- [YOUR INSTRUCTIONS]: From the data that follows, print exactly the lines starting at the one containing "这类代码不会返回任何结果集，但是会消耗系统资源的，应改成这样：" and ending at the one containing "对于MySQL的学习来说， SQL语句是"; include both of them and nothing more.

- [Stored data entries]:
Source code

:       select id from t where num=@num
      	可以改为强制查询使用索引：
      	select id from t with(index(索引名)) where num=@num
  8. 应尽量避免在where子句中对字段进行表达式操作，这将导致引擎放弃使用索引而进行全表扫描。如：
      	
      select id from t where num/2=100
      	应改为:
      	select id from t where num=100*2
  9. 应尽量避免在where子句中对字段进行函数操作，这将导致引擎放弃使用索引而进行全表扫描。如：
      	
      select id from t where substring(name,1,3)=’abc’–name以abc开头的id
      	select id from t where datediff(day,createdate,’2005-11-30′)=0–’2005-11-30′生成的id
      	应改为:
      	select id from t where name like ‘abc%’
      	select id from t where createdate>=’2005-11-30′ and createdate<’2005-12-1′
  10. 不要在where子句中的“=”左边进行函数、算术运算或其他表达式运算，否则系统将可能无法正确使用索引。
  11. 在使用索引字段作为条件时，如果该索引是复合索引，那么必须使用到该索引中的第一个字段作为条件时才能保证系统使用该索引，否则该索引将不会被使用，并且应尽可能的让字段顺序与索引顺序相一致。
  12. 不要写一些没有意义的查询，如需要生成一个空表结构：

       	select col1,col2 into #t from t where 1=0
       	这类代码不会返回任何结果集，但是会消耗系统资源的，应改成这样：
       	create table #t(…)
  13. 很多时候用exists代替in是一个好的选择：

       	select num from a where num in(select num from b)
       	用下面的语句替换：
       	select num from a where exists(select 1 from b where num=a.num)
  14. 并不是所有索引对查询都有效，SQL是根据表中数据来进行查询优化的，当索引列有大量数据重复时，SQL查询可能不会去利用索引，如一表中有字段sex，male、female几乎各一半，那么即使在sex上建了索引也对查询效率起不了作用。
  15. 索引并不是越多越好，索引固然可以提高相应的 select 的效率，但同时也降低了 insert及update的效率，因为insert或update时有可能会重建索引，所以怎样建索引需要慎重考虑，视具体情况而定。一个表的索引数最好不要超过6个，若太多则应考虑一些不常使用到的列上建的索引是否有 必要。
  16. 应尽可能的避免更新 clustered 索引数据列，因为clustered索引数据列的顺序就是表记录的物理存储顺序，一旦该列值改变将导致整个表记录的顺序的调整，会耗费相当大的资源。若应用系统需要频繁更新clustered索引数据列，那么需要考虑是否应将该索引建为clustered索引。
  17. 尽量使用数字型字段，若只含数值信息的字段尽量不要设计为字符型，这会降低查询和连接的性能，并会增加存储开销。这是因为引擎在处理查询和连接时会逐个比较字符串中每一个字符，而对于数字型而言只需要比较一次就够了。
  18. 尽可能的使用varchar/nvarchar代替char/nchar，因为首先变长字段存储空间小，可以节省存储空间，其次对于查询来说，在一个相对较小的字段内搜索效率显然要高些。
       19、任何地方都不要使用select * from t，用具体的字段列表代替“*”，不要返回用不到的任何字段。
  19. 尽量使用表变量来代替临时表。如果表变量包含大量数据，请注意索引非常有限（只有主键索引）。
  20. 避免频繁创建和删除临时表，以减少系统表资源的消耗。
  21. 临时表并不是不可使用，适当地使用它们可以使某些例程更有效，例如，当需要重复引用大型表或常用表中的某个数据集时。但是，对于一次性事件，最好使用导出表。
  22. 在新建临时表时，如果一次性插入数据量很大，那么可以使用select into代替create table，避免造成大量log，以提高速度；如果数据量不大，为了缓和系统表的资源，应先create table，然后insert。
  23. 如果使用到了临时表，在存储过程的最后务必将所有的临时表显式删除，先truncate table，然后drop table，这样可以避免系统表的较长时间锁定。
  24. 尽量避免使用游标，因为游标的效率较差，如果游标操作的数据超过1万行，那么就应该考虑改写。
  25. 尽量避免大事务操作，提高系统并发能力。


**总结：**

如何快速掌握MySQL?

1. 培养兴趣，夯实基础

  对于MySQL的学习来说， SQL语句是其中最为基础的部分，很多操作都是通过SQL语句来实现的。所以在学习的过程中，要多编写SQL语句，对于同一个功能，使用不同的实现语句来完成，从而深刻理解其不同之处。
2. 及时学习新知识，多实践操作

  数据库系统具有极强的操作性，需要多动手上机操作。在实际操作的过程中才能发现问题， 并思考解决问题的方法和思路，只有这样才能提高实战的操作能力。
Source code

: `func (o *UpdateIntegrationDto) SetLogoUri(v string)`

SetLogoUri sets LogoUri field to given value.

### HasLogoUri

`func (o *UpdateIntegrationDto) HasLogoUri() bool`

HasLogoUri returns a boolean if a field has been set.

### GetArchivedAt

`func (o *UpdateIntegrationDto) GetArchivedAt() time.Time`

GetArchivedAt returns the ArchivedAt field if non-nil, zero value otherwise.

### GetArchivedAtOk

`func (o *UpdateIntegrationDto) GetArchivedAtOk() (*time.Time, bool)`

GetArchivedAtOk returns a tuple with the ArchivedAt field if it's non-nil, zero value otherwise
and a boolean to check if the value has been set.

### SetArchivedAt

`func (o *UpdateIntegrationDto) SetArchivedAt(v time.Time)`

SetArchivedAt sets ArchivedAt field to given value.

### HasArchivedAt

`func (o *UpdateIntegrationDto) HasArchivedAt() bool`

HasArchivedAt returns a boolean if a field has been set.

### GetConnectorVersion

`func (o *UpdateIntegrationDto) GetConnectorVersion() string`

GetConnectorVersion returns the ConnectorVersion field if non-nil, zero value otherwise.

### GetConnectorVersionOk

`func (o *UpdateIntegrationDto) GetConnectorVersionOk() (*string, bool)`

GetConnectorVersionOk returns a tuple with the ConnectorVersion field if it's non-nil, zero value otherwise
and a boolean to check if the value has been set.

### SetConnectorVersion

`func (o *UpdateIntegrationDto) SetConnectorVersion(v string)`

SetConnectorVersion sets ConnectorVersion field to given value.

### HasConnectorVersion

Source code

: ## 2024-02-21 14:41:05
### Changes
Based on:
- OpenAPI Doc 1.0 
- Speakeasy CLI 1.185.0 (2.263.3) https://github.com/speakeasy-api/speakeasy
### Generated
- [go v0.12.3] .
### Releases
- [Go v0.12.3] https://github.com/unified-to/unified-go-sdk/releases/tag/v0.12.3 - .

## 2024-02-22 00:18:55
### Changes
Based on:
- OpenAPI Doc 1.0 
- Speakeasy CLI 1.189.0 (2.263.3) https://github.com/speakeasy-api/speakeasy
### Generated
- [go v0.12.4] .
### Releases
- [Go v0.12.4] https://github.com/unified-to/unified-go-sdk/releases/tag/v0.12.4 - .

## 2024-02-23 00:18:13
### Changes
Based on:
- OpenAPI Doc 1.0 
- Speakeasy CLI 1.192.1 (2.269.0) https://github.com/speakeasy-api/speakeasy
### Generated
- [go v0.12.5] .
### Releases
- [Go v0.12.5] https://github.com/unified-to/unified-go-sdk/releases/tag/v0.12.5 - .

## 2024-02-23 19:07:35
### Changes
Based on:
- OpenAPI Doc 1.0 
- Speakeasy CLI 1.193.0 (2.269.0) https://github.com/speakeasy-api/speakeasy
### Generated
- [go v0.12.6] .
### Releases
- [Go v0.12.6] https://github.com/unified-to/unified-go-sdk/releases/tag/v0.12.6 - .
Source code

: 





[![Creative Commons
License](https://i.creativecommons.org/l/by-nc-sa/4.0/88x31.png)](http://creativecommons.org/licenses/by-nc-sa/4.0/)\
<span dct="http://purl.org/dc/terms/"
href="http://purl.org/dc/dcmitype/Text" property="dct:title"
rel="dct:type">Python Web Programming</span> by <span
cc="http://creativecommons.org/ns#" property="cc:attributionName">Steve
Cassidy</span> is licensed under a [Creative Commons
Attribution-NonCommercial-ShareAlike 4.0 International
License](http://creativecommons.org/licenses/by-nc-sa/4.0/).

- [ANSWER TO THIS EXERCISE]:
       	这类代码不会返回任何结果集，但是会消耗系统资源的，应改成这样：
       	create table #t(…)
  13. 很多时候用exists代替in是一个好的选择：

       	select num from a where num in(select num from b)
       	用下面的语句替换：
       	select num from a where exists(select 1 from b where num=a.num)
  14. 并不是所有索引对查询都有效，SQL是根据表中数据来进行查询优化的，当索引列有大量数据重复时，SQL查询可能不会去利用索引，如一表中有字段sex，male、female几乎各一半，那么即使在sex上建了索引也对查询效率起不了作用。
  15. 索引并不是越多越好，索引固然可以提高相应的 select 的效率，但同时也降低了 insert及update的效率，因为insert或update时有可能会重建索引，所以怎样建索引需要慎重考虑，视具体情况而定。一个表的索引数最好不要超过6个，若太多则应考虑一些不常使用到的列上建的索引是否有 必要。
  16. 应尽可能的避免更新 clustered 索引数据列，因为clustered索引数据列的顺序就是表记录的物理存储顺序，一旦该列值改变将导致整个表记录的顺序的调整，会耗费相当大的资源。若应用系统需要频繁更新clustered索引数据列，那么需要考虑是否应将该索引建为clustered索引。
  17. 尽量使用数字型字段，若只含数值信息的字段尽量不要设计为字符型，这会降低查询和连接的性能，并会增加存储开销。这是因为引擎在处理查询和连接时会逐个比较字符串中每一个字符，而对于数字型而言只需要比较一次就够了。
  18. 尽可能的使用varchar/nvarchar代替char/nchar，因为首先变长字段存储空间小，可以节省存储空间，其次对于查询来说，在一个相对较小的字段内搜索效率显然要高些。
       19、任何地方都不要使用select * from t，用具体的字段列表代替“*”，不要返回用不到的任何字段。
  19. 尽量使用表变量来代替临时表。如果表变量包含大量数据，请注意索引非常有限（只有主键索引）。
  20. 避免频繁创建和删除临时表，以减少系统表资源的消耗。
  21. 临时表并不是不可使用，适当地使用它们可以使某些例程更有效，例如，当需要重复引用大型表或常用表中的某个数据集时。但是，对于一次性事件，最好使用导出表。
  22. 在新建临时表时，如果一次性插入数据量很大，那么可以使用select into代替create table，避免造成大量log，以提高速度；如果数据量不大，为了缓和系统表的资源，应先create table，然后insert。
  23. 如果使用到了临时表，在存储过程的最后务必将所有的临时表显式删除，先truncate table，然后drop table，这样可以避免系统表的较长时间锁定。
  24. 尽量避免使用游标，因为游标的效率较差，如果游标操作的数据超过1万行，那么就应该考虑改写。
  25. 尽量避免大事务操作，提高系统并发能力。


**总结：**

如何快速掌握MySQL?

1. 培养兴趣，夯实基础

  对于MySQL的学习来说， SQL语句是其中最为基础的部分，很多操作都是通过SQL语句来实现的。所以在学习的过程中，要多编写SQL语句，对于同一个功能，使用不同的实现语句来完成，从而深刻理解其不同之处。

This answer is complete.